Semaine internationale contre le racisme: « l’islamophobie est-elle une forme de racisme? »


Résumé de la Conférence organisée le 21.03.2014 par l’UOMG & le BIE sur le thème «  l’islamophobie est-elle une forme de racisme ? » de Marwan Muhammad, Président du Comité contre l’Islamophobie en France, dans le cadre de la Semaine internationale contre le racisme

Lorsqu’on parle d’islamophobie, il faut commencer par clarifier le concept:

Contrairement à certaines controverses politiques, le terme n’a pas été inventé par des mouvements musulmans, ni dans le monde arabe ni en Iran, puisqu’un tel concept n’existe ni en langue arabe, ni en perse. Il a au contraire été inventé en France au début du 20e siècle, par des ethnologues et administrateurs coloniaux, qui s’en servaient pour mettre en évidence un traitement hostile aux populations musulmanes dans certaines zones coloniales.

Comme de nombreux termes exprimés dans un espace politique européen sous tension, il fait l’objet de désaccords, comme pour d’autres formes de préjudice: antisémitisme, négrophobie, racisme anti-Roms, etc.

Par conséquent, il faut s’attacher à une définition d’usage claire:

Nous considérons comme acte islamophobe tout acte de discrimination ou de violence envers des individus ou des institutions en raison de leur appartenance, réelle ou supposée, à l’islam.
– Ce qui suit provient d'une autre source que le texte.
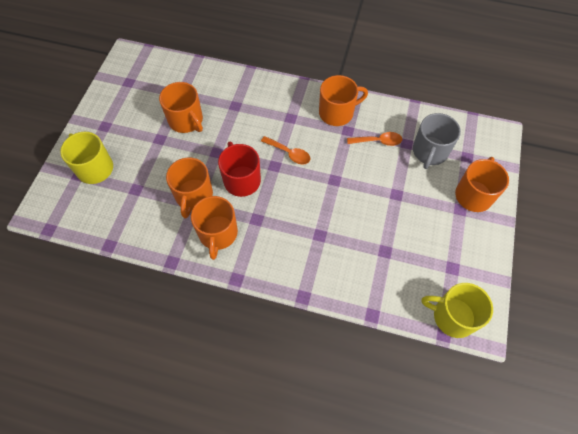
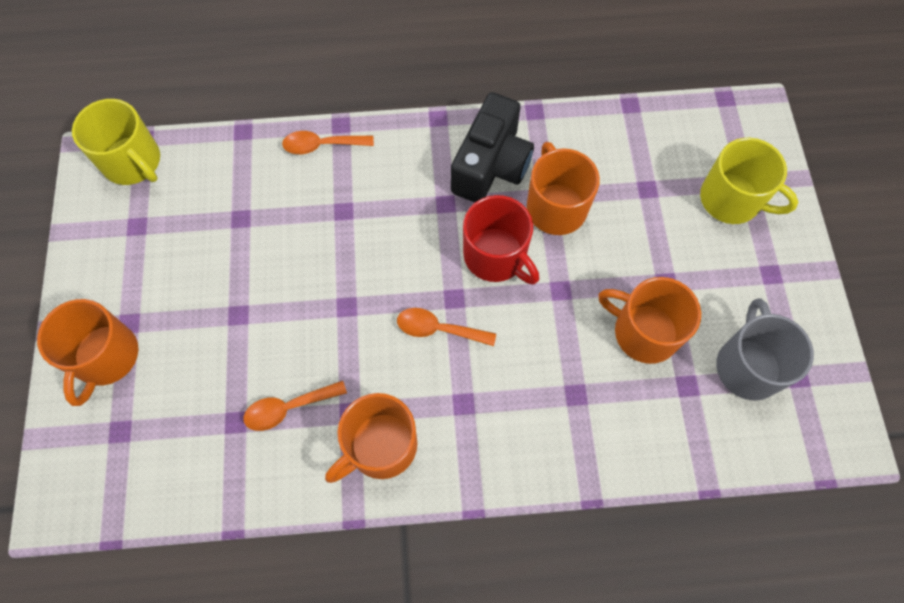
camera: 160 degrees right, 5 degrees up
orange mug [191,196,238,260] -> black camera [451,92,534,202]
grey mug [413,113,461,169] -> grey mug moved to [716,298,814,401]
yellow mug [421,283,493,338] -> yellow mug turned 45 degrees clockwise [72,99,160,185]
none -> orange spoon [282,131,374,154]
C’est cette définition que nous utilisons, en bonne intelligence avec l’ONU, l’OSCE ou le Conseil de l’Europe.

Notre travail d’accompagnement et de soutien juridique des victimes nous a permis d’observer, lors des médiations, les idéologies et constructions psychologiques à l’œuvre chez les discriminants.

Ils ne sont pas uniquement d’extrême droite, mais de toutes les appartenances politiques, sans distinction d’appartenance sociale ou économique. Leurs principales motivations sont d’ordre émotionnelles, irrationnelles, couplées à une méconnaissance des musulmans, mais surtout des lois. Beaucoup utilisent ainsi des arguments de « laïcité » pour s’autoriser à discriminer des femmes portant un foulard sur les cheveux, dans l’illégalité la plus total. Il faut alors les rappeler à l’ordre et, dans certains cas, les faire sanctionner en justice.

On trouve une islamophobie de droite, principalement articulée autour de questions de sécurité, d’identité, parfois de civilisation.

On trouve également une islamophobie de gauche, qui dévoie des concepts de leur définition initiale pour en faire des outils d’exclusion: c’est le cas de la laïcité, censée garantir la libre coexistence des différents cultes, qui se retrouve instrumentalisée comme un outil de censure du religieux. C’est également le cas du féminisme, pourtant prônant l’autonomie et la libre détermination des femmes, qui va être utilisé pour leur refuser ce droit au choix s’il s’exprime au travers d’un signe religieux.

On voit que les représentations islamophobes se placent essentiellement dans un champ irrationnel, qui produit de nombreux actes (469 en France, en 2012), visant principalement les femmes, dans 87% des cas (94% dans les cas d’agression).

Par conséquent, il faut développer une approche multipolaire pour faire face à la globalité du phénomène islamophobe:

1) sur le plan juridique, en aidant les victimes à recouvrer leurs droits et en faisant condamner de manière exemplaire les agresseurs et discriminants islamophobes

2) sur le plan politiquer, en déconstruisant les discours stigmatisants et en étant très vigilant face aux tentatives des groupes d’extrême droite de prescrire des débats nauséabonds qui deviennent vite hors de contrôle

3) en agissant sur l’imaginaire et le lien collectif, à travers des œuvres d’art, une dé construction des clichés racistes à travers l’humour et le développement de projets multi culturels

Il est plus que jamais important de faire ce travail de manière collective, musulman et non musulmans ensemble, pour faire face à un mal qui ne touche pas qu’une minorité, puisqu’il vient détruire l’essence de ce qui fait société: le lien social.

Le drame d’un pays comme la France qui sombre dans le racisme n’est pas dans la violence de ses extrêmes, mais dans le silence de sa majorité.